Implementation Insights Blog

Implementation Management Associates help organizations around the world achieve large-scale, complex change. This blog discusses our insights into organizational change.

Friday, March 27, 2009

Prescription for Electronic Medical Records Implementation Success

According to a recent New York Times article, the Obama Administration expects to spend about 19 billion dollars to accelerate the use of computerized records by Health Care systems and doctors offices. In the same article, Dr. Blackford Middleton, Chairman for the Center for Technology Leadership states, “What is underappreciated is the implementation challenge.”

These electronic medical records are the basis for both the diagnostic and economic lifeblood of any medical care practice, so getting the implementation right the first time is essential. Notes Dr. Patricia Korber, MD, "In my own practice, we thought we were ready, but we underestimated the degree of difficulty we were going to face.”

Unfortunately getting the technology “installed”, meaning that it is up and running, is not synonymous with gaining sustained adoption, or “implementation.” The
difference between installation and implementation is not mere semantics; it is a quantitative and qualitative difference that reflects the speed and return for the human and financial resources that will be invested in electronic medical records or EMR. EMR implementation speed is critical to health care providers both financially and because of the disruption to work flow and efficiency that directly impacts the quality of patient care.

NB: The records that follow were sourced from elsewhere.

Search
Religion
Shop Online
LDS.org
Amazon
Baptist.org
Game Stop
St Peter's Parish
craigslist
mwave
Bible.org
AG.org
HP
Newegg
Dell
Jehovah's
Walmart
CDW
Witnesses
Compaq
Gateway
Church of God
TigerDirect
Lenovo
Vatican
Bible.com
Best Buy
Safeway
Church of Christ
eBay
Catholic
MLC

Interestingly, the Obama Administration has set forth, but not yet defined, its term of “meaningful use” of Electronic Medical Records (EMR) as a criterion for subsidized payment for implementation in Doctors’ offices.

Based upon our thirty years of field research at IMA, over 70% of technology system implementations in Healthcare Systems (such as EMR implementations) fail to achieve on time and on budget what they promised to their organizations. In over 85% of the cases we have observed, technological integrity is not the issue. Ultimately, the technology will do what it is supposed to do. The stumbling block is in how to integrate the human beings with the technology as quickly as possible.

This literally becomes like those old Fram oil filter commercials: “You can pay me now or pay me later.” Any medical practice or health care system can either spend time to create readiness, or Prepay a substantial price for resistance to change and sub-optimized systems. After implementing technical systems in health care environments for two decades, we have yet to discover a situation where the third “no payment required” option came into play.